Assignment :: Show every line below where "lamp" can be found.

Raw data ::

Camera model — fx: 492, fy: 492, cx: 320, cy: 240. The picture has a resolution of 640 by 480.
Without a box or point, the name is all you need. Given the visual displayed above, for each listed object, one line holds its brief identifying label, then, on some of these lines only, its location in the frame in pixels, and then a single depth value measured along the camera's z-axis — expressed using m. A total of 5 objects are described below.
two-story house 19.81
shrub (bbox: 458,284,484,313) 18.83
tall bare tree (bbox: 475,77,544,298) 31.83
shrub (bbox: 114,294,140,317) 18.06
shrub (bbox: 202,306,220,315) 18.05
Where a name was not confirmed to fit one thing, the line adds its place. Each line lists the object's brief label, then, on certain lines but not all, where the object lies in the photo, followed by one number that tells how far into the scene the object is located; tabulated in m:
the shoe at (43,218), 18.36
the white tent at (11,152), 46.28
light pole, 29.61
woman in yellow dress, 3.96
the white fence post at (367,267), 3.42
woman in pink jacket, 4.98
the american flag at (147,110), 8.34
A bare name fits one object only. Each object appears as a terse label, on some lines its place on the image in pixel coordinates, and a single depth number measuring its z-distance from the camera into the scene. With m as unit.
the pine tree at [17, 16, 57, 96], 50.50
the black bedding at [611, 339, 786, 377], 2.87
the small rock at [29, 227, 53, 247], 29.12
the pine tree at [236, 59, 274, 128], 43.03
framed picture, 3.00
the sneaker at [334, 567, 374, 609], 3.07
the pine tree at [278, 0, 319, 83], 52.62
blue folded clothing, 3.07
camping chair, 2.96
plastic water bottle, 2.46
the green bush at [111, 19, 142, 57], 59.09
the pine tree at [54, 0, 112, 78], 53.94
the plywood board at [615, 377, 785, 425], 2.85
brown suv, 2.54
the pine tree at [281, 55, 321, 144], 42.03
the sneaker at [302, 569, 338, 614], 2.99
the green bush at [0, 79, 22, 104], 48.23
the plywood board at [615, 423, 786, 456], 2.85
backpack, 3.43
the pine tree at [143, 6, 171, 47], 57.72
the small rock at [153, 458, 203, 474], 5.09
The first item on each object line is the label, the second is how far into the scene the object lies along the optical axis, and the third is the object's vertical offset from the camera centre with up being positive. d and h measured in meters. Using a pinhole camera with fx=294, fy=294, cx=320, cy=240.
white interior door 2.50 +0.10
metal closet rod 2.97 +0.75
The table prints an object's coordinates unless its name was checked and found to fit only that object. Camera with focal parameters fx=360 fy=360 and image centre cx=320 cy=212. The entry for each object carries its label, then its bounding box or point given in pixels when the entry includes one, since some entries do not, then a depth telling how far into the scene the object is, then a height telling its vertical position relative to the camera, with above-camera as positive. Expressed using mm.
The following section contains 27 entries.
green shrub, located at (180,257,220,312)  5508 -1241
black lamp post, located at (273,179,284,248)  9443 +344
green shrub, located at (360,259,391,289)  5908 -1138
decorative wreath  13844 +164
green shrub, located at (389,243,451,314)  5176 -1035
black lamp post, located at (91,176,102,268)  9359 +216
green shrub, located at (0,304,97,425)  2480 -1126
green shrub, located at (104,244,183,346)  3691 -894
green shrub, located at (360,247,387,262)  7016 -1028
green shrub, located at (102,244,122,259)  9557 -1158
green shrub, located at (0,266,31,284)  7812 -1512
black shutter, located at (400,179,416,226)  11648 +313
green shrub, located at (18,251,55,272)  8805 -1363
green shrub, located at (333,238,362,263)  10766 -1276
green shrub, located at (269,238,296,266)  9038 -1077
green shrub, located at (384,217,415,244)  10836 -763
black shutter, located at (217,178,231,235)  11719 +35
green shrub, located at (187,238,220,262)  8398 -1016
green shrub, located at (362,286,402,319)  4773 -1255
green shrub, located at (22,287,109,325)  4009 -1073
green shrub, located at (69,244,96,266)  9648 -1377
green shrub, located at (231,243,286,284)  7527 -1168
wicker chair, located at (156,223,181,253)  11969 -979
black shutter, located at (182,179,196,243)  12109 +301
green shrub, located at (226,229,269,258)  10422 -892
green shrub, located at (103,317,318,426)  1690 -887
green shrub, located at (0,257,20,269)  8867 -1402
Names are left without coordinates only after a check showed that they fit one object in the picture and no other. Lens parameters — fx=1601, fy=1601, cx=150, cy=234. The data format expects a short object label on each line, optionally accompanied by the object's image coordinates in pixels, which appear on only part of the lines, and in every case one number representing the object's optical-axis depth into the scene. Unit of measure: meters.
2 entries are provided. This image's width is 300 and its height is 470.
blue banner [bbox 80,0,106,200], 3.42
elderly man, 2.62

Reply to the task ::
black lamp post, located at (273,179,284,248)  9443 +344
black lamp post, located at (91,176,102,268)  9359 +216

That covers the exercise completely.